Apportionment
31 The findings of negligence and contributory negligence are not challenged on appeal. Both sides appeal against apportionment. The plaintiff says 25 per cent against the plaintiff. The defendant says 75 per cent against the plaintiff. Both sides challenge particular items in the trial judge's assessment of damages.
32 On appeal, neither side challenged the following findings by the trial judge. The plaintiff and the defendant were both moderately affected by alcohol. At the commencement of the journey, the defendant was driving the vehicle with the plaintiff and another passenger, Gregory Taylor, in the cabin of the vehicle. While the vehicle was in motion, the plaintiff climbed into the back of the utility through the window. The defendant and Mr Taylor endeavoured to restrain him but without success. The plaintiff then sat for a time in the back of the utility with his back to the cabin. The defendant saw him there. The plaintiff stood up at some stage. The defendant did not see him stand up or standing up. There was a gradual left hand bend in the road. The defendant was driving at 70 to 80 kilometres per hour in an 80 kilometre zone. He drove steadily around the bend. Towards the end of the bend, the plaintiff, while standing, fell from the right hand side of the vehicle.

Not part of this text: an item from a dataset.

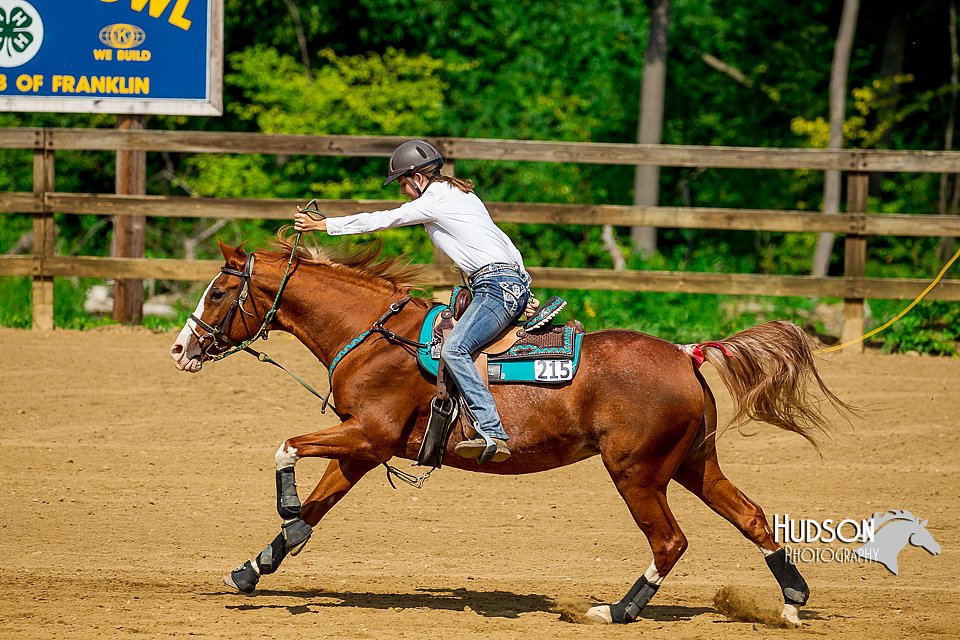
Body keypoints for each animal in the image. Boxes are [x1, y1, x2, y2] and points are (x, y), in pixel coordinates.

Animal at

33 The trial judge found the defendant negligent in a number of respects. Of these, only one need be noted as being causally related to what happened. That was allowing the plaintiff to ride in the back of the utility, knowing the plaintiff was affected by alcohol.
34 The act or omission inherent in the finding of negligence was that the defendant drove the utility with the plaintiff in the back of the vehicle, knowing of his condition; or, putting it another way, the defendant failed to stop the vehicle when the plaintiff got into the back of the utility, knowing of his condition.
35 The relevant act or omission constituting contributory negligence, as found by the trial judge, was that the plaintiff rode in the back of the utility, in a standing position, knowing that he was affected by alcohol.
36 The trial judge recognised the relevant considerations applicable to apportionment, namely, the culpability and causal significance of the respective breaches.
37 For myself, I would have regarded the plaintiff as being much more responsible than the defendant. Standing up while the vehicle was in motion was flagrantly negligent, the more so when affected by alcohol. It was when the plaintiff stood up that the danger arose which culminated in the accident. Before that, on findings made by the trial judge, the only risk of injury was if the vehicle lurched in an emergency or was driven recklessly. That did not happen. Standing up was the immediate cause of the accident. The negligence of the defendant amounted to a failure to save the plaintiff from his own folly.
38 The trial judge's apportionment was, in my view, very generous to the plaintiff. Indeed, it would have been open to his Honour to have found a verdict for the defendant on the basis that the only real cause of the accident was the plaintiff's negligence and that the defendant's negligence had merely set the scene: Birch Brothers Ltd v Brown [1931] AC 605. (These observations are material, at a later point in this judgment, concerning the plaintiff's claim for interest.)
39 Notwithstanding my own view, I would not interfere with the apportionment made by the trial judge. In Podrebersek v Australian Iron & Steel Pty Ltd (1985) 59 ALR 529, the court said, at 532:
A finding on a question of apportionment is a finding upon a "question, not of principle or of positive findings of fact or law, but of proportion, of balance and relative emphasis, and of weighing different considerations. It involves an individual choice or discretion, as to which there may well be differences of opinion by different minds": British Fame (Owners) v Macgregor (Owners) [1943] AC 197 at 201. Such a finding, if made by a judge, is not lightly reviewed.
40 That approach has been followed in Wynbergen v Hoyts Corporation Pty Ltd (1997) 149 ALR 25 and Dunnet v Brennan [2000] NSW CA 211.
41 It was open to the trial judge to find that the plaintiff and defendant were equally responsible on the basis that each of them was in control of the situation. The defendant could have stopped and obviated the risk. The plaintiff could have remained seated and obviated the risk. I would therefore dismiss the appeal and the cross appeal against the trial judge's apportionment of responsibility.